Fig. 6. Inhibition of immune checkpoints together with IL-6 resolves lung fibrosis.

a Whole-lung scaffold map for Bleomycin-induced lung fibrosis in mice. Each node represents unsupervised cell clusters. b Representative mass cytometry plot demonstrating increased expression of immune-checkpoint proteins-CD47⁺ PD-L1⁺ in fibroblasts, an expansion of CD11b⁺ F4/80⁺ macrophages, regulator T cells (CD3⁺ CD4⁺ CD25⁺ FOXP3⁺) and exhausted T cells (CD3⁺ CD8⁺ PD-1⁺ TIM3⁺) in mouse model after fibrosis induction with bleomycin for 2 weeks. c, d Representative images of Micro CT scans of wildtype and B6.129S2-Il6^tm1Kopf/J (IL-6KO) mice highlighting increased fibrosis in the lung after fibrosis induction (wildtype and IL-6KO mice) and much improved fibrosis after treatment with HAC (anti-PD-L1) alone or combined with a blocking antibody against CD47 or/and IL-6. Data are expressed as mean ± SD of five animals and analyzed by using one-way ANOVA followed by Tukey’s multiple comparisons test for multiple comparison. n.s. non-significant; *P < 0.05; ****P < 0.0001. e Trichrome of lung sections of control mice, mice after fibrosis induction with bleomycin (wildtype and IL-6KO mice) and mice after treatment with blocking antibodies against IL-6 and CD47 and HAC (the blocking reagent against PD-L1) demonstrating markedly improved fibrosis (significantly decreased blue stained areas on Masson’s trichrome stain which correspond to cross-linked collagen) and diminished PD-L1 expression in FSP1⁺ fibroblasts after treatment.
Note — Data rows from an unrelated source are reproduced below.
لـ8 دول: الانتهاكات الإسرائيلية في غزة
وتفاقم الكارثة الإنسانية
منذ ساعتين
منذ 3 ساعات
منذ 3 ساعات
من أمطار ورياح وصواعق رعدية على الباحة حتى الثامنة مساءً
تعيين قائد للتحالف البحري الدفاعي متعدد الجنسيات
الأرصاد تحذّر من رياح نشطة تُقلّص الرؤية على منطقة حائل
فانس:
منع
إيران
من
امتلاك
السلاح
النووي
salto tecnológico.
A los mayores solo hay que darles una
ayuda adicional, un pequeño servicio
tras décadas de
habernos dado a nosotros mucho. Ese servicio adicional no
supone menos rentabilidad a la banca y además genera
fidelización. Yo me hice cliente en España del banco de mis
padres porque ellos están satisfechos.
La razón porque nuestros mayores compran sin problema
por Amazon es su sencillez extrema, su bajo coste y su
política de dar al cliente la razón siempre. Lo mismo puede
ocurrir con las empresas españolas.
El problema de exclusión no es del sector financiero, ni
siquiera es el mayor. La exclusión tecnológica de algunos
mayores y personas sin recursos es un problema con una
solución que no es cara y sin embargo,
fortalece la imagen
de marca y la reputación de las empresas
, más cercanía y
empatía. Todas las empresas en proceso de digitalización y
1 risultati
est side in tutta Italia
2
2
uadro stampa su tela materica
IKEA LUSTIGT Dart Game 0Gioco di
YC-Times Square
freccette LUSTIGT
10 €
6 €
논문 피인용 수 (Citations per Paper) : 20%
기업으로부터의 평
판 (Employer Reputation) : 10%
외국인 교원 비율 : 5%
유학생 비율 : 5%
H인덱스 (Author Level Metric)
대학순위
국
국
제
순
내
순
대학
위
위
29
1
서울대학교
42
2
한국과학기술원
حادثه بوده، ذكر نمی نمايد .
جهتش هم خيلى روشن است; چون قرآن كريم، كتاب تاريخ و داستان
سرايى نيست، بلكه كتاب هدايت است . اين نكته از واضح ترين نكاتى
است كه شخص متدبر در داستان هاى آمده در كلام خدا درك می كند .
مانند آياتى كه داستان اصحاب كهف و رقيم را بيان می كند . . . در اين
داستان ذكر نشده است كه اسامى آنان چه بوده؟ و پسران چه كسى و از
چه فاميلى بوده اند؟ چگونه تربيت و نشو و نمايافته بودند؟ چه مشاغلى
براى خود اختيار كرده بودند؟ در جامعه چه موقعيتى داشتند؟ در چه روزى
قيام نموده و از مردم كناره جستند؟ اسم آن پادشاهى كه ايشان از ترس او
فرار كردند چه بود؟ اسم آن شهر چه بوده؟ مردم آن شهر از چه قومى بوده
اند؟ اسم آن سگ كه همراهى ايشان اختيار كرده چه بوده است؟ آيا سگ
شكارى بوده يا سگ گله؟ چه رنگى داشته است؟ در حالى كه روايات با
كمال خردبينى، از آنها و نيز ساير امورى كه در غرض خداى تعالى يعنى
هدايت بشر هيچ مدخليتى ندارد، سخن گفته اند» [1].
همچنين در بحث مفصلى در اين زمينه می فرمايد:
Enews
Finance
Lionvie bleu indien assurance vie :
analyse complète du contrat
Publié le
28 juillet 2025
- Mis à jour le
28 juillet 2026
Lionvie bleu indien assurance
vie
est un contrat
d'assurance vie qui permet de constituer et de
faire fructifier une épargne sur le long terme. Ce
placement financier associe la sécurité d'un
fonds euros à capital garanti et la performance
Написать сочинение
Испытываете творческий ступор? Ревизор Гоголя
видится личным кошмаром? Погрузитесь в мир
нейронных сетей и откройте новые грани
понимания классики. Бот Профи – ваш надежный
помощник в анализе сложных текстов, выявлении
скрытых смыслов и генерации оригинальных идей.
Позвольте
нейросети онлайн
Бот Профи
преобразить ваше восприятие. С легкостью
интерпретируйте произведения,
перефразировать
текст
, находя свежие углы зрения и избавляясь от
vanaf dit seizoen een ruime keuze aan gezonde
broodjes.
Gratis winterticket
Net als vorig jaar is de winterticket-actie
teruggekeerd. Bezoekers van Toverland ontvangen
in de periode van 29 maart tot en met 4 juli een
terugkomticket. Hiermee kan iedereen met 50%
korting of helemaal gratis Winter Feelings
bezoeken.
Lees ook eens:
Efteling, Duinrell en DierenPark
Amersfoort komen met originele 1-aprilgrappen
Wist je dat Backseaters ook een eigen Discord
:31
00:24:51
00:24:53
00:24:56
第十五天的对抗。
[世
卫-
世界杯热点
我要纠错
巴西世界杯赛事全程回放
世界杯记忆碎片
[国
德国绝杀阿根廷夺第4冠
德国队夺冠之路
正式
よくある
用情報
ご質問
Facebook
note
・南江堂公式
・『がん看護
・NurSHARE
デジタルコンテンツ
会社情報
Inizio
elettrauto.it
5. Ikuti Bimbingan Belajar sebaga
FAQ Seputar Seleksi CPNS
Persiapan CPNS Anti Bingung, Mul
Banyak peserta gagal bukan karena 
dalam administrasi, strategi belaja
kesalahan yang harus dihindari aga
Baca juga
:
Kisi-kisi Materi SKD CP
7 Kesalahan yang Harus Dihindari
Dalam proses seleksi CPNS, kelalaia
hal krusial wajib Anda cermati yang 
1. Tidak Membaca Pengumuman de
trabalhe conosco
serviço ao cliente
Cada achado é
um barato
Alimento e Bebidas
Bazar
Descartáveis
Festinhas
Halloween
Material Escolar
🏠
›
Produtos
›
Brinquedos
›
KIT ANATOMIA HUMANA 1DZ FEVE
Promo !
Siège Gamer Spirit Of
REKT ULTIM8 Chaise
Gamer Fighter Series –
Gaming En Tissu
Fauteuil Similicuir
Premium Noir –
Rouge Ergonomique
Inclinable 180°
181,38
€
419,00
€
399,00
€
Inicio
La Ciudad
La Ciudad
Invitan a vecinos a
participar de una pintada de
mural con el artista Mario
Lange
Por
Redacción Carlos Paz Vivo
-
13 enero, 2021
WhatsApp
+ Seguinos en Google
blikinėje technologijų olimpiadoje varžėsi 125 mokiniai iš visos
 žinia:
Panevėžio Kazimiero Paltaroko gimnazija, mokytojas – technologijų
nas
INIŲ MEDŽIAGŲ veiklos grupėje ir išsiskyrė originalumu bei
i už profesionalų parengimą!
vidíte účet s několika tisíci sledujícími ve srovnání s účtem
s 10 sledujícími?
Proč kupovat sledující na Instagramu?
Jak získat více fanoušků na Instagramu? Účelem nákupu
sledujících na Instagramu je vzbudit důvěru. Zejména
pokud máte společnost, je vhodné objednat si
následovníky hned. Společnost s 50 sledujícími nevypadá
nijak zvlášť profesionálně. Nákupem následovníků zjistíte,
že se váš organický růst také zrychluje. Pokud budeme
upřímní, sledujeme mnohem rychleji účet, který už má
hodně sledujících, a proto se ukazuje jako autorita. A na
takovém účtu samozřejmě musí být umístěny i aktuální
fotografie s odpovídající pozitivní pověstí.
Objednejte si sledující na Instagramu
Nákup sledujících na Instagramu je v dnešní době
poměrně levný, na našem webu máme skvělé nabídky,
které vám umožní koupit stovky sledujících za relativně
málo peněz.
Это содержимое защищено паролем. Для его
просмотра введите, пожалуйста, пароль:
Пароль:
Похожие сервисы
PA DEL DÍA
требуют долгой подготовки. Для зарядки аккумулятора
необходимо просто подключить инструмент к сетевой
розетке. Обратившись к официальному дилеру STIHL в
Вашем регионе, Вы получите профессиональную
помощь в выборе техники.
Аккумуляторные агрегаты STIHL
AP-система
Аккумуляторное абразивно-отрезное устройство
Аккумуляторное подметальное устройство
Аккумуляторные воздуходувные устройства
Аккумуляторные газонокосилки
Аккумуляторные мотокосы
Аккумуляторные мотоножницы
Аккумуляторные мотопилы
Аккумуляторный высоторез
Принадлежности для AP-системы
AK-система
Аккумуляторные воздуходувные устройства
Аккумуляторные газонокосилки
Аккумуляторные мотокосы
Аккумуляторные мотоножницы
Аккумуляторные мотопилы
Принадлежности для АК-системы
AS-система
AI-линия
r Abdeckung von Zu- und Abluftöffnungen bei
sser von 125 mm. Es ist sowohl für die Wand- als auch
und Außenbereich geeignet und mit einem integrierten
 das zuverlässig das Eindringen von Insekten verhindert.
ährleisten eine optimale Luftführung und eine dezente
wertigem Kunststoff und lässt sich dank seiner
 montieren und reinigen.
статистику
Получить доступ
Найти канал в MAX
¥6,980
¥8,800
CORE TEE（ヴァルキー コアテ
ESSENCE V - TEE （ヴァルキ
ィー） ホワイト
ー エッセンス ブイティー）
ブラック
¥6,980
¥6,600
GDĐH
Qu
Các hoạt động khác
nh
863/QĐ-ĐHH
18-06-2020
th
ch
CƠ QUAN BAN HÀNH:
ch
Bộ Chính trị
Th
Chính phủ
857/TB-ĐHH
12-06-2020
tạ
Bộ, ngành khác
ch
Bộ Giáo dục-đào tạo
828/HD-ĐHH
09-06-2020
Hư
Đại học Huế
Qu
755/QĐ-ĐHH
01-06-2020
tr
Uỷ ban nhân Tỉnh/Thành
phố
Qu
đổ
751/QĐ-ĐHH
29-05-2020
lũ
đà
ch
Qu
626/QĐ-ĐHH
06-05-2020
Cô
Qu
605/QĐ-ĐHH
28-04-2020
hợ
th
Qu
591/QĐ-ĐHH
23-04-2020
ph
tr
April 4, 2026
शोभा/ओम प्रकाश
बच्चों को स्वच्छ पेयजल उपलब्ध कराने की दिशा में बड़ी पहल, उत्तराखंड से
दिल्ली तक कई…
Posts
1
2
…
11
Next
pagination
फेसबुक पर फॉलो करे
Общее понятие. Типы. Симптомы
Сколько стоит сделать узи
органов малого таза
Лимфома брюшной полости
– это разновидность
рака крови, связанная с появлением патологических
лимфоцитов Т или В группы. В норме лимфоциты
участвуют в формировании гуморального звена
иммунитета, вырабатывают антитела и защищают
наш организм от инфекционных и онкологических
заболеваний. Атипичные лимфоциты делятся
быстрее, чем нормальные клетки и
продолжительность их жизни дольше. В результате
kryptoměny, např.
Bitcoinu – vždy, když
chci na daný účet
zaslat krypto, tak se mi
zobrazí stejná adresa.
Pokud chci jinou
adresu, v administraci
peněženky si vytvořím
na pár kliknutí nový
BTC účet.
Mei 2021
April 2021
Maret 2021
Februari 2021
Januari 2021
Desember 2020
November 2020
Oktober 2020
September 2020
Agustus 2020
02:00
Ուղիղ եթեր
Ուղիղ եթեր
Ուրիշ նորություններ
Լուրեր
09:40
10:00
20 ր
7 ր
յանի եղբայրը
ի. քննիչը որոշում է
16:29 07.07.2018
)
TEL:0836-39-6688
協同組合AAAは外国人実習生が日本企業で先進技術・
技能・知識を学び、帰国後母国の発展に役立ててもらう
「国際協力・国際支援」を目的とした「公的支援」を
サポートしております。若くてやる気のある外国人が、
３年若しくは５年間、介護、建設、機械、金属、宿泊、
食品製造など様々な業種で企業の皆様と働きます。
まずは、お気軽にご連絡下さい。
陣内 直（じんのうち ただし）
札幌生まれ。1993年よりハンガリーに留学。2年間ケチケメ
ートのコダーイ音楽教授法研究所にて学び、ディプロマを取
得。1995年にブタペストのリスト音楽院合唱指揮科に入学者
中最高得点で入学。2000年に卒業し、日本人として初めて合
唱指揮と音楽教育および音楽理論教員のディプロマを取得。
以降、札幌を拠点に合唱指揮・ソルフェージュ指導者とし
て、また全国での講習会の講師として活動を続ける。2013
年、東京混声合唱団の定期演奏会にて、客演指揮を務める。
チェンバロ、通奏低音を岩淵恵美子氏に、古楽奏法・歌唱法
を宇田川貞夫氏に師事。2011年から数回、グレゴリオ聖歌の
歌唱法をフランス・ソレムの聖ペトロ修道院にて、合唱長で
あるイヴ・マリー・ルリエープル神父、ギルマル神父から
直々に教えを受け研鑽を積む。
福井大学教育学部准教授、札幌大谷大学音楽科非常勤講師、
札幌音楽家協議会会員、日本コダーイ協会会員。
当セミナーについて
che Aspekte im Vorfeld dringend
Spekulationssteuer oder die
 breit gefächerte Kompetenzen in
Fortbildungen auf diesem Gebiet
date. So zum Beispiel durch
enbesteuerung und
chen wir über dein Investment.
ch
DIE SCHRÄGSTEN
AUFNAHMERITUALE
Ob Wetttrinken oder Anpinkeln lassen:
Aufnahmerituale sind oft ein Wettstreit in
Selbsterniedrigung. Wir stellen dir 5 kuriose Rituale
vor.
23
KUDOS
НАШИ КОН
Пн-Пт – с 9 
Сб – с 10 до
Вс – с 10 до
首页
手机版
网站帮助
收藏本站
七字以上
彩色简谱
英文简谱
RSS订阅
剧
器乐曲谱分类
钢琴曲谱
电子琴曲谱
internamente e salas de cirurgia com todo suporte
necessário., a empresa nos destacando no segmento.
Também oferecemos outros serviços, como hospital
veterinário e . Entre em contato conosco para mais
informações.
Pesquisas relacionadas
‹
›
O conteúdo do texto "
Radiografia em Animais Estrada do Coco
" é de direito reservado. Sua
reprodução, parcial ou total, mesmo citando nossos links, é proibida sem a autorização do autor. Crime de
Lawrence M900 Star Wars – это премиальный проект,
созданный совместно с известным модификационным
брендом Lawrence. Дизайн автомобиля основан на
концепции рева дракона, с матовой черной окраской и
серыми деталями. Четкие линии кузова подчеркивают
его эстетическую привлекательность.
Scale bar, 100 μm. See Supplementary Data 2 for statistical details. Source data are provided as a Source Data file.

Fig. 7. Schematic diagram of the proposed mechanisms of fibrosis clearance.

Left: In fibrotic lung, we find persistent myofibroblast activation in fibrotic plaques and JUN upregulation. JUN expression in fibrosis-associated fibroblasts (FAFs) appears to directly control the promoters and enhancers of CD47 and CD274 (PD-L1). The direct consequence is increased expression of these immune-checkpoint proteins in fibroblasts and dormant macrophages which do not phagocytose, but continue to release chronic inflammatory cytokines. JUN also directly regulates IL-6 at the chromatin level. The increased expression and secretion of this potent cytokine leads to a suppressive adaptive immune response-chiefly T-cell exhaustion and upregulation of regulatory T cells. Right: Disrupting the suppression of the innate and adaptive immunity with CD47 and PD-L1 inhibitors as well as the proinflammatory IL-6 cytokine pathway stimulated phagocytic removal of pro-fibrotic fibroblasts and T-cell activation leading to clearance of the fibrosis in the lung.